▶ Required work
List each line in the records below that contains the string "chord".
:: Material supplied
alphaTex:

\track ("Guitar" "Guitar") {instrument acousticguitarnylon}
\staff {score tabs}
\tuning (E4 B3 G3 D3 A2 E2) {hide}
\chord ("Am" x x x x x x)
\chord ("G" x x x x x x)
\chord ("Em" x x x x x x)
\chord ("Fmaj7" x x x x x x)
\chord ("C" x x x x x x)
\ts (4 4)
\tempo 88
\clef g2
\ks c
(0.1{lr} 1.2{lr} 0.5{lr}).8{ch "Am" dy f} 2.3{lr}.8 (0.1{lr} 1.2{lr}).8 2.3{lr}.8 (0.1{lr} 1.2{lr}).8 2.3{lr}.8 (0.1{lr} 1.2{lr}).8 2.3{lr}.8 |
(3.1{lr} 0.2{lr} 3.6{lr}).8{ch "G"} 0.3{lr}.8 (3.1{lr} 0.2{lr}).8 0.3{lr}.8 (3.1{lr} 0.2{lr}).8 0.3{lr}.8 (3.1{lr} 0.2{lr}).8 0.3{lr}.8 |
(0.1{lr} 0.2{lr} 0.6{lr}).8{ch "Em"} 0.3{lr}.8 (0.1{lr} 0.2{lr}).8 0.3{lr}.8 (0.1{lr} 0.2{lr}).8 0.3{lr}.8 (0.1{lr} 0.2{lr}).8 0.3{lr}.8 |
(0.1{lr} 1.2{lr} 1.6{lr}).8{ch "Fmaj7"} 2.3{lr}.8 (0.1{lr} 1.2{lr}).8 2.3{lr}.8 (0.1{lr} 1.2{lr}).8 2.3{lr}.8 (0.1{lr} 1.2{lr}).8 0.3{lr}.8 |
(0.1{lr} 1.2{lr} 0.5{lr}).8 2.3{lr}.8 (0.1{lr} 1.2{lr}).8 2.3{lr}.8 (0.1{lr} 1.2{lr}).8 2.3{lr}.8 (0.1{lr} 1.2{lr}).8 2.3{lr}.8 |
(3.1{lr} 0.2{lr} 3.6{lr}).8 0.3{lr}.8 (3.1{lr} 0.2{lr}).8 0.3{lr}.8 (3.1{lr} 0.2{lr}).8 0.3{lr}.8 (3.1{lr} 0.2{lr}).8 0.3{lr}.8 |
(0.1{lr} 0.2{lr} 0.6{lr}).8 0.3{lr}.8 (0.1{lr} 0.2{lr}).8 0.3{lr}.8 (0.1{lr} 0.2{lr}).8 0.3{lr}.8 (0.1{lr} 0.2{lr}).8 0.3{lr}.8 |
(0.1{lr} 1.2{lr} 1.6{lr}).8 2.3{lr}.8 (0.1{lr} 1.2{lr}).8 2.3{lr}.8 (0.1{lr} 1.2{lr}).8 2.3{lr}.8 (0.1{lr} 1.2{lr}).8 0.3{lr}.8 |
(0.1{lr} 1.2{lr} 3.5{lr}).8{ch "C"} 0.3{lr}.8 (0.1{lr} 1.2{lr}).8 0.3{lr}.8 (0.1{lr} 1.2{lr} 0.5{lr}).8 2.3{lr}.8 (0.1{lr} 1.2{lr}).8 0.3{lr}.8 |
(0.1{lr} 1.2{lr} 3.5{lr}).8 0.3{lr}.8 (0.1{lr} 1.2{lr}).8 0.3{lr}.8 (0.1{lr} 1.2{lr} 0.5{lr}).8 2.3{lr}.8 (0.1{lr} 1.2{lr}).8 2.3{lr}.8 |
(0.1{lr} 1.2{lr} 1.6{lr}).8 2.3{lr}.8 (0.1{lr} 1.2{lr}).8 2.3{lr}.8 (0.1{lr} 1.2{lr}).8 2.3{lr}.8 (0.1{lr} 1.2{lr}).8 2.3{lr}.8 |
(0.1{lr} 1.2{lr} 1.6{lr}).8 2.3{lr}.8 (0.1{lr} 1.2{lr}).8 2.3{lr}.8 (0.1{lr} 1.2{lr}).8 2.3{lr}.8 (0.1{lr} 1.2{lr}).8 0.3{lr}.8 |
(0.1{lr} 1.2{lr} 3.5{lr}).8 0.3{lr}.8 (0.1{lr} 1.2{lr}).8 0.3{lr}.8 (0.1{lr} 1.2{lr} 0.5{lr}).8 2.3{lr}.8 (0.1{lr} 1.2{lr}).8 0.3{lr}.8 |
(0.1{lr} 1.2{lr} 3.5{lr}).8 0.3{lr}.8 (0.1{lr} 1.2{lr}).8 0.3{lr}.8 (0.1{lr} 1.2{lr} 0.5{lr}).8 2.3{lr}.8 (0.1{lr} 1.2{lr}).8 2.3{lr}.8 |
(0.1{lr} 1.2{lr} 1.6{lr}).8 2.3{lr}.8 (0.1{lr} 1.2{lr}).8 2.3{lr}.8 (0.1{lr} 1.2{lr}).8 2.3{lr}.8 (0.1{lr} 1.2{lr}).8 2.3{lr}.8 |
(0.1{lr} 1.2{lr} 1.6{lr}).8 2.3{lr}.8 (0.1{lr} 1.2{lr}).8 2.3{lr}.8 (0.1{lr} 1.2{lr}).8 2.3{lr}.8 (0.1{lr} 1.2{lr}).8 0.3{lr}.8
::::
▶ The solution
\chord ("Am" x x x x x x)
\chord ("G" x x x x x x)
\chord ("Em" x x x x x x)
\chord ("Fmaj7" x x x x x x)
\chord ("C" x x x x x x)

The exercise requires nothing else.